The col­or blue took hold in mod­ern times with the devel­op­ment of sub­stances that could act as blue pig­ment, like Pruss­ian Blue, invent­ed in Berlin, man­u­fac­tured in Chi­na and export­ed to Japan in the 19th cen­tu­ry.

I did a blog entry a while back on that particular pigment; as I recall, it featured in Japanese ("The Wave") and European ("Starry Night") art. But I have my doubts about that being the origin of our shared perception of the color blue. Newton did a lot of study of the color spectrum, breaking up sunlight using a prism like the proto-Dark Side of the Moon cover art, and he included "blue" as a color. I should note, however, that Newton seems to have chosen a seven-color scheme (the actual spectrum covers a lot more than seven shades) because of the mystical association with the number seven: days of the week, visible heavenly bodies that move (sun, moon, and five planets).

One mod­ern researcher, Jules David­off, found this to be true in exper­i­ments with a Namib­ian peo­ple whose lan­guage makes no dis­tinc­tion between blue and green (but names many fin­er shades of green than Eng­lish does). “David­off says that with­out a word for a colour,” Loria writes, “with­out a way of iden­ti­fy­ing it as dif­fer­ent, it’s much hard­er for us to notice what’s unique about it.”

I kind of agree with that, though.

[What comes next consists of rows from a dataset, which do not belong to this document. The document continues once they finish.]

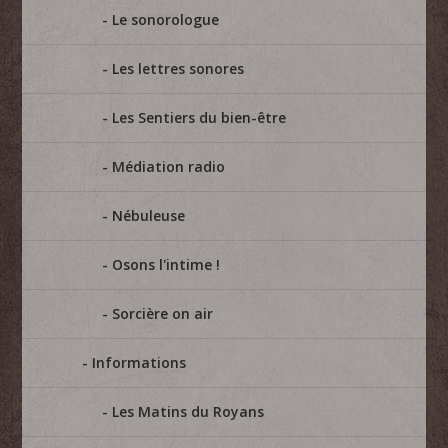
Le sonorologue
Les lettres sonores
Les Sentiers du bien-être
Médiation radio
Nébuleuse
Osons l'intime !
Sorcière on air
Informations
Les Matins du Royans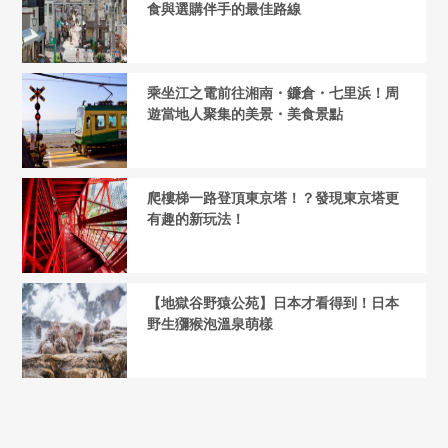
食與選購伴手的最佳路線
乘坐江之電前往湘南・鐮倉・七里浜！周
遊當地人聚集的美景・美食景點
爬樓梯一路登頂東京塔！？發現東京塔更
有趣的新玩法！
【地獄谷野猿公苑】日本才看得到！日本
野生獼猴泡溫泉萌樣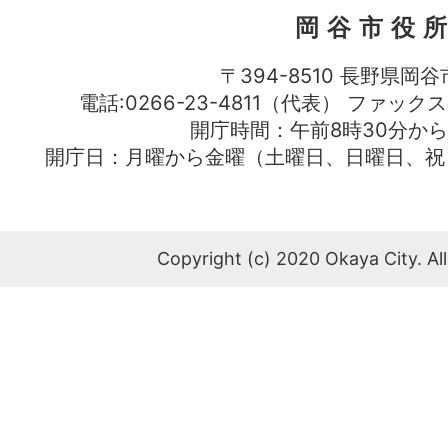
岡谷市役
〒394-8510 長野県岡谷
電話:0266-23-4811（代表） ファック
開庁時間：午前8時30分から
開庁日：月曜から金曜（土曜日、日曜日、祝
Copyright (c) 2020 Okaya City. All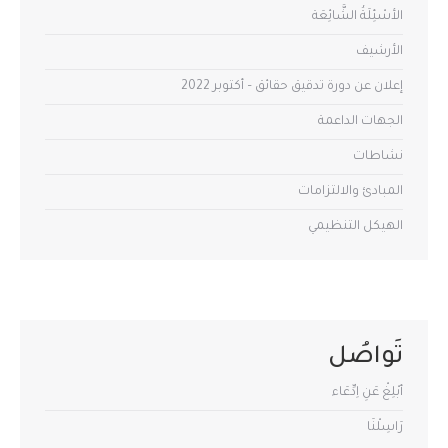
الأسْئِلَةُ الشَّائِعَة
الأرشيف
إعلان عن دورة تدقيق حقائق – أكتوبر 2022
الجهات الداعمة
نشاطات
المبادئ والالتزامات
الهيكل التنظيمي
تَواصُل
أبْلِغْ عَنِ اِدِّعَاء
رَاسِلْنَا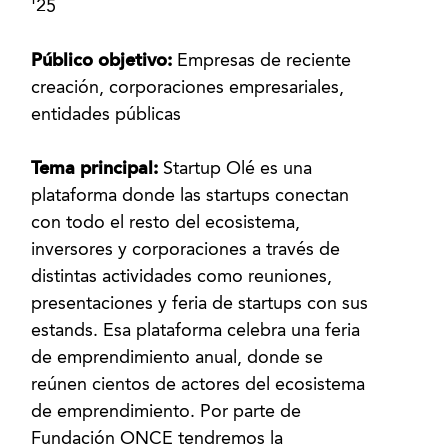
'25
Público objetivo:
Empresas de reciente
creación, corporaciones empresariales,
entidades públicas
Tema principal:
Startup Olé es una
plataforma donde las startups conectan
con todo el resto del ecosistema,
inversores y corporaciones a través de
distintas actividades como reuniones,
presentaciones y feria de startups con sus
estands. Esa plataforma celebra una feria
de emprendimiento anual, donde se
reúnen cientos de actores del ecosistema
de emprendimiento. Por parte de
Fundación ONCE tendremos la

There's the old story about how the Inuit have many different words for snow; it's probably false (not least because there are several languages and dialects involved), but it does speak to the larger truth that we name the things we find to be important in our lives.

It's an interesting line of inquiry, though. When I was a kid, I remember making an offhand comment to a friend like, "How do I know that the colors I see are the same as the colors you see? Like, we can both agree that this grass is green, but if I could see through your eyes, would I see the same color as I do now?" Those weren't my exact words, which I don't remember, but whatever I said, he understood what I was getting at. Much later, after the internet became a thing, someone echoed my childhood Zen koan and got a bunch of mind-blown reactions.

As far as I know, we can't know the answer to that, not yet. Perhaps someday.